言い換えれば、どんな人にも、さらに言えば、全ての人に、力が秘められている。
そう気づかされているのかな。
唯はひとり、険しい山路を下りる。
でんでん丸を使い、足軽の衣装を敵兵から奪って敵陣に潜入する。
そこへ、敵の言葉に騙された成之や小平太たちが川向こうを歩いてくる。
成之を狙う鉄砲隊が配置につく。
- 唯「あ…」
飛び出す唯。坂口を押しのける。
- 坂口「あやつは間者じゃ! 撃て!」
成之に向かい、川の中を走って横切る唯。
- 唯「あっ! こっち来ちゃ駄目!!」
唯を狙う銃声。
- 小平太「何じゃ、あれは? 高山の足軽が味方から撃たれておる」
- 成之「唯之助…?」
銃声が続く。
- 唯「あっ。わっわっわっ!」
後ろ手に頭をかばい、走る唯。
- 小平太「唯之助じゃ、唯之助が走ってきます」
- 唯「兄上さん、来ちゃ駄目!!」
銃声!
流れの中に倒れる唯。
特集ドラマ「アシガールSP」のインタビュー 2018.12.14
忠清役の伊藤健太郎さんと、女子高生役の黒島結菜さんへのインタビュー。
Q 印象的なシーンを教えてください。
- 伊藤「僕は断然、忠清と唯が心を通わせるシーンですね! そこで唯は、忠清の腕の中で“もし2人で現代に戻ったら”という願望を言うんですね。その唯がね、すごくかわいかったんですよ!」
- 黒島「健太郎さん、そのシーンのモニターチェックのとき、こぶしを握って「う”ぅぅぅぅぅ!」って悶えてましたよね(笑)」
- 伊藤「悶えましたねえ(笑)。唯は、自分の生きている時代を捨ててで も好きな人のために行動できる人。人として大きいんです。でも反対に、すごく子どもっぽいところもあって、そのギャップがひかれる部分でもあるんだろうな と思います。そのシーンは思い出すだけでキュンときます!(笑)」
「人として大きい」唯。
唯・16歳、忠清・18歳のときに、この物語は始まっている。
戦国と現在では、年齢の持つ意味は違うだろう。しかし、子どもと大人の狭間にいる忠清と唯が、その年でしか経験することのできない悲しみや喜びに出逢う。

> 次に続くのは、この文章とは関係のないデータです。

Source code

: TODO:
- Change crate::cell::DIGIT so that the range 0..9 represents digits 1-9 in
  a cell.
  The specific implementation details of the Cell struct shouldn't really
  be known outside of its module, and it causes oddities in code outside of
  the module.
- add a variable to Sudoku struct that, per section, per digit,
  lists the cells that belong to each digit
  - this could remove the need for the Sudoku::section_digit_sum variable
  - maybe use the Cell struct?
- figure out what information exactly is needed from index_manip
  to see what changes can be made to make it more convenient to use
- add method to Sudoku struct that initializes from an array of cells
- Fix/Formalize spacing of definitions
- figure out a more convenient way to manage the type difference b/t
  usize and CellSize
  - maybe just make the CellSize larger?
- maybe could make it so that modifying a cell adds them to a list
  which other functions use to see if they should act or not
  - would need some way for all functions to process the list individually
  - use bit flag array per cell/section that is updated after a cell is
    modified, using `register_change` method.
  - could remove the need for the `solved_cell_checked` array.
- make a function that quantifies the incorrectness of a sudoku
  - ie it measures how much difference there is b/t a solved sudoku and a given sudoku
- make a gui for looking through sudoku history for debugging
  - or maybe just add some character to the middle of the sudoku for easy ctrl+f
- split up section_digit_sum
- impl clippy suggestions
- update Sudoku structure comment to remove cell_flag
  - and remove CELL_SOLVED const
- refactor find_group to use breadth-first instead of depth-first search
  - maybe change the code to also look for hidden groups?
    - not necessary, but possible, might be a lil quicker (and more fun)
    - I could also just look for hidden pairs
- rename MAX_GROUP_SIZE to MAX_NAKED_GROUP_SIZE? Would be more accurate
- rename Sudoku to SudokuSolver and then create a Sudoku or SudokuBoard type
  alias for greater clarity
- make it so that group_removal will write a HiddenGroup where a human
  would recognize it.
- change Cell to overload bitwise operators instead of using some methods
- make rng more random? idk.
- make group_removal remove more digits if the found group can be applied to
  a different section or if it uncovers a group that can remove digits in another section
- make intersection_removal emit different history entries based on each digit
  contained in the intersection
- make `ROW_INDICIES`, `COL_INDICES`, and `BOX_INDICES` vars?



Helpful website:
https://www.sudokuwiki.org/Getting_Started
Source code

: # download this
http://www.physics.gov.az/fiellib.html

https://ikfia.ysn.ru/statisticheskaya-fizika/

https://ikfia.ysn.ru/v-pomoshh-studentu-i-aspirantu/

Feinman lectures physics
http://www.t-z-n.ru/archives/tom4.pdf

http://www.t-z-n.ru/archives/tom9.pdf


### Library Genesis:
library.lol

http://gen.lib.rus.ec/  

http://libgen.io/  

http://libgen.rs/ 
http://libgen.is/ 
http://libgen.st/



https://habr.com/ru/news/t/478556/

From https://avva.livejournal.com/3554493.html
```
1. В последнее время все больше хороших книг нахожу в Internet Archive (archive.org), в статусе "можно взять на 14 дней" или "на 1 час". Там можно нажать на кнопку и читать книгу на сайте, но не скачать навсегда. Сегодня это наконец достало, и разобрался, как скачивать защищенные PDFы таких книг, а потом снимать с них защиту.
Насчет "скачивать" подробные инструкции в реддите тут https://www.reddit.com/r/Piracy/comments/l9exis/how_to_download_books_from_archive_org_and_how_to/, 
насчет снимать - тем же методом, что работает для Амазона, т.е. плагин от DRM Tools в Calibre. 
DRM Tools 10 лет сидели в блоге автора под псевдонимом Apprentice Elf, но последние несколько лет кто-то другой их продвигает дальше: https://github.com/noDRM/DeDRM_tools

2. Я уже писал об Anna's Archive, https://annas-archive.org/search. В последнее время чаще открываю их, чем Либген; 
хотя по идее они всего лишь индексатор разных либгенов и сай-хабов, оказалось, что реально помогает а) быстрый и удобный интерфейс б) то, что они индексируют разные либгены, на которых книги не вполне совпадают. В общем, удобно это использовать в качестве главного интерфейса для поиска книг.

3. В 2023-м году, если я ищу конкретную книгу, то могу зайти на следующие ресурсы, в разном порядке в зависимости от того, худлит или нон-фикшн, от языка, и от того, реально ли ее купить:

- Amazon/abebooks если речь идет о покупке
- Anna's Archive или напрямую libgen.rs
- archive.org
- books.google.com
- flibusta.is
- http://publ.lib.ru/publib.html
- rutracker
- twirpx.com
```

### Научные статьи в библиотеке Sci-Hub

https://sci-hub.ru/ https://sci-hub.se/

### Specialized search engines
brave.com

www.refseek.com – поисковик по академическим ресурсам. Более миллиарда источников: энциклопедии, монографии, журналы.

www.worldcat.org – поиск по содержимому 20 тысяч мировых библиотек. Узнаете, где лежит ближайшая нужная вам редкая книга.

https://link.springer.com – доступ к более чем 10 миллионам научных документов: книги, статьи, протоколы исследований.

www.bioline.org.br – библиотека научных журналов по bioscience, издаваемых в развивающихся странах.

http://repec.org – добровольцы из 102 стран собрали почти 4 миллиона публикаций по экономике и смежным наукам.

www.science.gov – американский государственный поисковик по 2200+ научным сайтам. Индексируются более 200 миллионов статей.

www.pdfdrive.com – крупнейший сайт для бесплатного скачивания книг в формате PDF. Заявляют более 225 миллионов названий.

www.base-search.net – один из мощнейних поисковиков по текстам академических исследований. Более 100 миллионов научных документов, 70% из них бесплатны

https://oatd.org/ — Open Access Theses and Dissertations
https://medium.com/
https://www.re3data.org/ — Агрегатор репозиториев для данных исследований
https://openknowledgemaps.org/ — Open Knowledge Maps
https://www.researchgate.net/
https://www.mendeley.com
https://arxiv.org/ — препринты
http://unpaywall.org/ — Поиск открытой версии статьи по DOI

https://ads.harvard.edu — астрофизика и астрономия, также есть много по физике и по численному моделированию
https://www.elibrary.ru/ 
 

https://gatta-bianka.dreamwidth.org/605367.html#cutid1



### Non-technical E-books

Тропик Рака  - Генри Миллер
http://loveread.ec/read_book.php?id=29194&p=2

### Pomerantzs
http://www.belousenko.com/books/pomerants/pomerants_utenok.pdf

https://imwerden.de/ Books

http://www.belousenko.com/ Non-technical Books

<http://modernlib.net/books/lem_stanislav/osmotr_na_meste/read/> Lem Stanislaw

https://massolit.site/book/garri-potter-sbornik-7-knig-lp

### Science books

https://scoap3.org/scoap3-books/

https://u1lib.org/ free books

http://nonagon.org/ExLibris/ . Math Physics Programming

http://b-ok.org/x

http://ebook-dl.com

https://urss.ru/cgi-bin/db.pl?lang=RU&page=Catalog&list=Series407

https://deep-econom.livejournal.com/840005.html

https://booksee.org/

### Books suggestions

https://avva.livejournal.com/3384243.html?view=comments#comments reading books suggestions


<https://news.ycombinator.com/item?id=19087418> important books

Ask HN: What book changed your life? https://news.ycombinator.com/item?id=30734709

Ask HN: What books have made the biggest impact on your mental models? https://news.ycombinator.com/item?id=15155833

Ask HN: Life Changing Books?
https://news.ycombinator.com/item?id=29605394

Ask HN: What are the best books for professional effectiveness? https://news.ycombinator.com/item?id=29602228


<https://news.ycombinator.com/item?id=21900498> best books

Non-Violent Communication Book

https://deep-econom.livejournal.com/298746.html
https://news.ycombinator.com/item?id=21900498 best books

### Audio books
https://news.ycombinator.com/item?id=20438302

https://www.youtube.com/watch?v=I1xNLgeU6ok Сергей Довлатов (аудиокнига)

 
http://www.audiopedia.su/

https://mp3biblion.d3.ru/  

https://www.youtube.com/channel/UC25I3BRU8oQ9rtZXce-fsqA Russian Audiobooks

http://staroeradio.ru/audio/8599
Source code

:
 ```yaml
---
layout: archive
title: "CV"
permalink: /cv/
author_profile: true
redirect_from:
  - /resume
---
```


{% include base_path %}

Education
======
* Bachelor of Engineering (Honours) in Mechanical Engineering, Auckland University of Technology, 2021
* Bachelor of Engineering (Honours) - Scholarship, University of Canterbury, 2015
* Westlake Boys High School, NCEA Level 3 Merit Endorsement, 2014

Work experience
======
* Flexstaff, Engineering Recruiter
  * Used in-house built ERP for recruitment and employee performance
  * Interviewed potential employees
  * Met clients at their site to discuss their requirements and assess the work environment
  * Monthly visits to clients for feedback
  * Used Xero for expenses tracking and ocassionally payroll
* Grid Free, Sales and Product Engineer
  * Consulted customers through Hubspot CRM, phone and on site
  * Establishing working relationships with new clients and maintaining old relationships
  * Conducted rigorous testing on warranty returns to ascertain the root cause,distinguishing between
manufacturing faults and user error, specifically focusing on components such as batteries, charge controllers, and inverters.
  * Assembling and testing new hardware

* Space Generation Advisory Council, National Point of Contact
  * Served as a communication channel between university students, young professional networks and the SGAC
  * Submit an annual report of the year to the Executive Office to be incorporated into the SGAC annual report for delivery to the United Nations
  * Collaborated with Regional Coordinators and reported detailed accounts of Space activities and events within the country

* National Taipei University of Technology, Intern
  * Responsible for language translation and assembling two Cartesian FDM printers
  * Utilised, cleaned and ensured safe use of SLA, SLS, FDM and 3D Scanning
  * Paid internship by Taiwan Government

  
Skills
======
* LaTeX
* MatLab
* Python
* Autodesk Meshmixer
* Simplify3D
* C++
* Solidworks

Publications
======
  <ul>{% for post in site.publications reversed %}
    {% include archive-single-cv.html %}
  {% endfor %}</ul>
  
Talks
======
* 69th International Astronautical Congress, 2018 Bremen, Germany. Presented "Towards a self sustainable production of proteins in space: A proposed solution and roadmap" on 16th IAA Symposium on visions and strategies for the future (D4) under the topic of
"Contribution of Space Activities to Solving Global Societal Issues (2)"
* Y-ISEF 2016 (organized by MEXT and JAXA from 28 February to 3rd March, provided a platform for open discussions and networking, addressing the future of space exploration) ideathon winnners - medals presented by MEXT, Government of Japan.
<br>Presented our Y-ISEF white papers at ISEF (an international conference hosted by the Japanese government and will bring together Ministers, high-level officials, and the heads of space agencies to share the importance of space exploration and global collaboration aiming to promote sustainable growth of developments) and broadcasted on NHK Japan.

「その年でしか……」というなら、現在あるすべての人の年も「その年でしか……」ない。
だから、幸せや楽しみ、苦しみもやはり、その年でしか経験できない。
かけがえのない、命の一瞬。
◎ アシガール特別編『唯&若君 時空を超えた恋のキセキ!』
2018年12月23日(日)【NHK総合】 16時30分から17時55分
『アシガールSP』のこれまでをまとめた特別編
◎ 特集ドラマ「アシガールSP」
2018年12月24日(月・祝)【NHK総合】21時から22時30分
超時空ラブコメ再び!平成女子高生と戦国若君の恋の行方は!?
「SP」が刻一刻と迫っている。